Las guerras del siglo XX ponen de presente, por la disparidad de medios de muchas de ellas, la primacía de la política y subrayan la diferencia entre el concepto de “guerra total” y el de “guerra absoluta”. Las guerras revolucionarias permiten que el concepto filosófico de guerra absoluta ilumine las realidades de la “guerra real” en una forma más intensa, que las del siglo anterior, precisamente por su tendencia a los extremos, por la profundidad de los sentimientos hostiles, a ese tipo ideal, el de la absoluta. Las guerras de los Estados se movieron más en el campo de las “intenciones hostiles” y por eso pudieron ser acotadas por el derecho de la guerra en una medida difícil de alcanzar por las guerras de hoy.
Ya Maquiavelo, en su tiempo, había formulado la propuesta, cuando escribió en los Discursos sobre la primera década de Tito Livio, que si la guerra se somete a la política, tomará de forma natural su carácter y que, por tanto, si la política es grandiosa, la guerra lo será también y podrá alcanzar las cimas de las que adquiere “su forma absoluta”.

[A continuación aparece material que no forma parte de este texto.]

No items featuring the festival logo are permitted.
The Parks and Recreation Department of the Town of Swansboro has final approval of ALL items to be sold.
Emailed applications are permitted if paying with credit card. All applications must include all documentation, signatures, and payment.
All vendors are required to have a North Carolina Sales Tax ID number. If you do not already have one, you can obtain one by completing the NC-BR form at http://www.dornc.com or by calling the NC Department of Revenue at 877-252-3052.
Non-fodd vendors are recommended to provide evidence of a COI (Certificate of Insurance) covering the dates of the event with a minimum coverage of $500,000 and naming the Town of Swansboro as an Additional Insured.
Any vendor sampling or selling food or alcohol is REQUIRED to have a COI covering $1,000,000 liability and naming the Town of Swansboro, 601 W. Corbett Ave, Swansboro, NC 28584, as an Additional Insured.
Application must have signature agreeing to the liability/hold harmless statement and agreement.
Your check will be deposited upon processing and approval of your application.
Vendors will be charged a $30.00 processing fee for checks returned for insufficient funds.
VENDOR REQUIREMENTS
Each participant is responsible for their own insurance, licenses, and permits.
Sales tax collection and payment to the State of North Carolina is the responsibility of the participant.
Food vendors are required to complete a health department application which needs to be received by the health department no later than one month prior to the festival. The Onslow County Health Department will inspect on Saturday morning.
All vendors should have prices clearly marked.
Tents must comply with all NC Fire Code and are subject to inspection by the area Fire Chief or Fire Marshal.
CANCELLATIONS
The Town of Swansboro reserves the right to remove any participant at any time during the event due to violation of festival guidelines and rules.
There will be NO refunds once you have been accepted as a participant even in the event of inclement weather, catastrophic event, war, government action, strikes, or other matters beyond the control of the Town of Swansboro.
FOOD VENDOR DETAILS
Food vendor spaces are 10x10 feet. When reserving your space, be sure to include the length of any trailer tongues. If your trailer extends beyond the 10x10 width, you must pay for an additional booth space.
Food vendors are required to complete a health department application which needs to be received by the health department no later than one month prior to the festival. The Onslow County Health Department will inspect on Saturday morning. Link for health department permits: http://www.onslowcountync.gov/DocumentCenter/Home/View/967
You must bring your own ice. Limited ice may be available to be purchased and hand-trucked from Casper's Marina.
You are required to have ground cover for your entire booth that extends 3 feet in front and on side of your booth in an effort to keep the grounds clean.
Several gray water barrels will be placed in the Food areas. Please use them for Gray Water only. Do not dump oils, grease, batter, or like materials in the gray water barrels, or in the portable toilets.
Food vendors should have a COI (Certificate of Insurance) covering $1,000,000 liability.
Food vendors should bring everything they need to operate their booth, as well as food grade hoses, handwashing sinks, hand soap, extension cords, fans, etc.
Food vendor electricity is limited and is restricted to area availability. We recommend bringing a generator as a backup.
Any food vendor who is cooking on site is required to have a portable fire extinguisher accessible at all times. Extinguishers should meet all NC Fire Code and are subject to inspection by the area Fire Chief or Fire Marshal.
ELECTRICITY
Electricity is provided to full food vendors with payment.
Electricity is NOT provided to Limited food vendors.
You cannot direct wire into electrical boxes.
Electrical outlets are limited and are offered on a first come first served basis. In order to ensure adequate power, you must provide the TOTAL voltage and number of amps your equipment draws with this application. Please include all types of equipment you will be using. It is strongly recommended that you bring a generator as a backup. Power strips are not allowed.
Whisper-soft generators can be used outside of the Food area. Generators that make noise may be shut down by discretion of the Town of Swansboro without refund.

Clausewitz introduce el concepto de “nación” en la formulación de Maquiavelo: “Cuanto más grandiosos y poderosos son los motivos de la guerra, más afectan a la existencia misma de la nación, más violenta es la tensión que precede a la guerra y más se conforma la guerra a su forma abstracta”. Lenin primero y Mao Zedong después, llevarían más lejos la definición al establecer la enemistad en el terreno de las visiones del hombre y de la sociedad. La enemistad está, en estos casos, más cerca de los dilemas existenciales, de las oposiciones excluyentes (es él o yo, uno de los dos sobra en el mundo, un sistema no puede coexistir con otro) que en el caso de las guerras entre las naciones, porque estas últimas se reconocen como interactores legítimos, interlocutores válidos, parte todos de un mismo sistema. Las guerras tienden a ser de avallasamiento antes que de aniquilación: es decir, de condicionamiento de la voluntad oponente, no de eliminación de las condiciones de existencia de otra voluntad.
A las frases antes recordadas de Maquiavelo y de Clausewitz, Lenin y Mao hubieran podido añadir “la clase o el partido”. Pero más allá de este cambio de protagonista, el sentido de clase y de partido trasciende el contenido nacional. El enemigo es universal, aunque la guerra se desarrolle en planos nacionales y con una carácter intensamente nacional (como en las guerras de liberación nacional), lo cual posibilita el desarrollo de la figura del guerrillero: estrategia defensiva para “preservar la propia fuerza” y táctica ofensiva para desgastar al enemigo. Simultáneamente, ligado a la tierra pero guiado por la “gran política”, el guerrillero no sólo se sale de los moldes de la guerra convencional, sino que, en una escala desconocida para el soldado regular, debe mantenerse conscientemente en el plano de la política. De otra manera la irregularidad deviene bandidismo.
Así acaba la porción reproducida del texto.